AIM 1
Output the passage of the cluster setup guide below that begins at the words "In virt-manager create" and stops after the words "(sambagpfs1 and sambagpfs2).", copied word for word.

SELECTED TEXT
-- BEGIN --

Select all the usual defaults. Select the option to manually configure networking as we are going to configure this after install. Also make sure you install the SSH server. Once the servers are installed we need to set the IP address. You can do this by editing /etc/sysconfig/network-scripts/ifcfg-eth0 file and setting static IP addresses .These are the publicly accessible IP addresses of the servers. For reference here is the ifcfig-eth0 file on the sambagpfs1 server :

DEVICE=eth0
HWADDR=52:54:00:D1:C5:25
TYPE=Ethernet
UUID=0b83419e-f28a-4a6d-84e5-64c813bf4f51
ONBOOT=yes
NM_CONTROLLED=yes
IPADDR="10.10.23.46"
NETMASK="255.255.255.0"
GATEWAY="10.10.23.253"

Don’t forget to set a valid DNS server in /etc/resolv.conf also. Once you're sure you have a working network connection, install the latest updates with the yum update command.

Configure shared disks

In virt-manager create a couple of 1GB IDE disks for our GPFS Cluster. When you try to add the disk to the 2nd server (sambagpfs2) virt-manager will give you a warning that “the disk is already in use by another guest” but this is OK. We are building a clustered file system where shared access to the underlying disks is necessary.

In a production scenario these disks would usually be shared LUN’s on a SAN. When you reboot your servers you should see the additional disks as reported by the dmesg command. You should see something like :

sd 0:0:0:0: [sda] 2048000 512-byte logical blocks: (1.04 GB/1000 MiB)
sd 0:0:1:0: [sdb] 2048000 512-byte logical blocks: (1.04 GB/1000 MiB)

Make sure you can see both disks from both servers (sambagpfs1 and sambagpfs2).

Disable SELINUX and iptables

There appears to be a communication problem between the GPFS Daemons when SELINUX is enabled. Edit the /etc/selinux/config file and set SELINUX=disabled. Also stop the iptables server and disable it on restart.

-- END --

RECORDED INFORMATION
-- BEGIN --

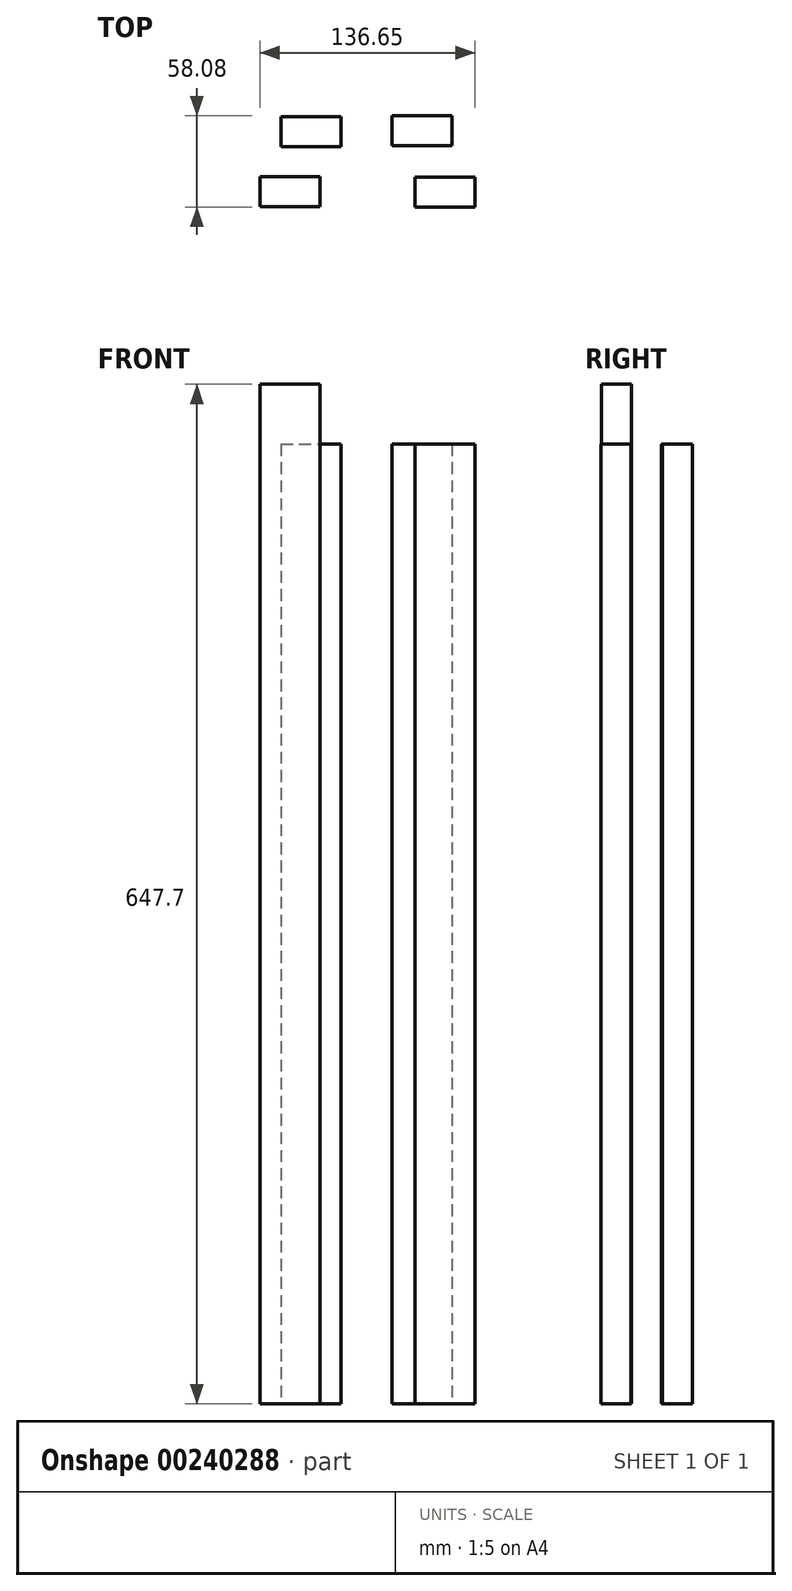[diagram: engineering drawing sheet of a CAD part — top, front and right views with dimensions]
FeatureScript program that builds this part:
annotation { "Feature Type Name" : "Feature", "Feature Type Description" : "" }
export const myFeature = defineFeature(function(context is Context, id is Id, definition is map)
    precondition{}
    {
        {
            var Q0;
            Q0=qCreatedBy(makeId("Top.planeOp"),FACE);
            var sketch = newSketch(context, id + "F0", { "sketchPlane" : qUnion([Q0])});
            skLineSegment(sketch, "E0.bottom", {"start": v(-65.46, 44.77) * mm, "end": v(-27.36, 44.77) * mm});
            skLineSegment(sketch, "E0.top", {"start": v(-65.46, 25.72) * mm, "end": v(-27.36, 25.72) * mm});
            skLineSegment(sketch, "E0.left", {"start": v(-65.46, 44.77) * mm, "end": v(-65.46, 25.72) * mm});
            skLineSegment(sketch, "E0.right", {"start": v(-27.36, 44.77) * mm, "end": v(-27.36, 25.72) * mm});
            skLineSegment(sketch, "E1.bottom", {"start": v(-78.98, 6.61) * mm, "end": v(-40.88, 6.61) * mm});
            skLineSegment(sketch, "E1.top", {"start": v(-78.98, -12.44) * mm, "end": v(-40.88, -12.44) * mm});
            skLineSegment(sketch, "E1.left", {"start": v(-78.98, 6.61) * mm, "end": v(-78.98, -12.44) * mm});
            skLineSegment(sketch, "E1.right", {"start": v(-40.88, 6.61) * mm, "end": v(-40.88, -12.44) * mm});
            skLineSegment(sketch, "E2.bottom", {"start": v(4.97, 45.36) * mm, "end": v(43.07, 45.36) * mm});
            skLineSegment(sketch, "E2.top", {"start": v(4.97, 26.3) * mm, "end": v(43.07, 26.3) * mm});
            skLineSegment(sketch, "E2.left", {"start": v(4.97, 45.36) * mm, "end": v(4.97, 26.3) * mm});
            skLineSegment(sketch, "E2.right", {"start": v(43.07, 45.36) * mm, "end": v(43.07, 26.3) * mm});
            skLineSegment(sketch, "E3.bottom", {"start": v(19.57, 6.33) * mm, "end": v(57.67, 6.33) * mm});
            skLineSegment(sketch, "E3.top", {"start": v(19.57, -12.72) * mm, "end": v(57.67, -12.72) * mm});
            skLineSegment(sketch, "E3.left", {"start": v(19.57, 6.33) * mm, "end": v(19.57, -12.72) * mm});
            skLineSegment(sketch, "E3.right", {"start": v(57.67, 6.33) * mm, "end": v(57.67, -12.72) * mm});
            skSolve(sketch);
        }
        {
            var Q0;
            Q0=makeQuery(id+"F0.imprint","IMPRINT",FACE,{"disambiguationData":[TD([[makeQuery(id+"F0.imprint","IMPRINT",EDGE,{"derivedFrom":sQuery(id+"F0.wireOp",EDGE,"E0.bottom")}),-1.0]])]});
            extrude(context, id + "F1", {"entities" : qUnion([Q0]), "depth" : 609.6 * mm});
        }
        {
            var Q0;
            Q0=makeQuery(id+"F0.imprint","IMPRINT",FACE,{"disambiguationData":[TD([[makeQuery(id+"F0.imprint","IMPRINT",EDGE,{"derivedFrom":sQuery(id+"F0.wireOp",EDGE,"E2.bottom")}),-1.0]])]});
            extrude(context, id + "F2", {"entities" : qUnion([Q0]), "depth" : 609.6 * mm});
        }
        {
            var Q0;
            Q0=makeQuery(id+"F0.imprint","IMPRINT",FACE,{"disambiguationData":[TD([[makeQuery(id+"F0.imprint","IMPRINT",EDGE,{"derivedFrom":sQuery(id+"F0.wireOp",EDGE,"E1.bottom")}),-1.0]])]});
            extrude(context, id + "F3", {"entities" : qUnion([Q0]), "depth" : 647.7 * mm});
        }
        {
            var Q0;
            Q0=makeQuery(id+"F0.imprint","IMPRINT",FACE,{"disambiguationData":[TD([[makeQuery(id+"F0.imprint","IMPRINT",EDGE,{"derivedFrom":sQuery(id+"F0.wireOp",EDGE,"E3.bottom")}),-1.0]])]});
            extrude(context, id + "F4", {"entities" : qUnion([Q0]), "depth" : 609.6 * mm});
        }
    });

-- END --
-- BEGIN --

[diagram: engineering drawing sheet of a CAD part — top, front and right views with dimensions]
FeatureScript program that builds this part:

-- END --
-- BEGIN --

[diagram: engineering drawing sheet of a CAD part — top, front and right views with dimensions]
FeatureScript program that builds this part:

-- END --

AIM 2
Tally the lines in the rows above that contain the string "left", and give only that number.

EXERCISE RESULT 1
In virt-manager create a couple of 1GB IDE disks for our GPFS Cluster. When you try to add the disk to the 2nd server (sambagpfs2) virt-manager will give you a warning that “the disk is already in use by another guest” but this is OK. We are building a clustered file system where shared access to the underlying disks is necessary.

In a production scenario these disks would usually be shared LUN’s on a SAN. When you reboot your servers you should see the additional disks as reported by the dmesg command. You should see something like :

sd 0:0:0:0: [sda] 2048000 512-byte logical blocks: (1.04 GB/1000 MiB)
sd 0:0:1:0: [sdb] 2048000 512-byte logical blocks: (1.04 GB/1000 MiB)

Make sure you can see both disks from both servers (sambagpfs1 and sambagpfs2).

EXERCISE RESULT 2
4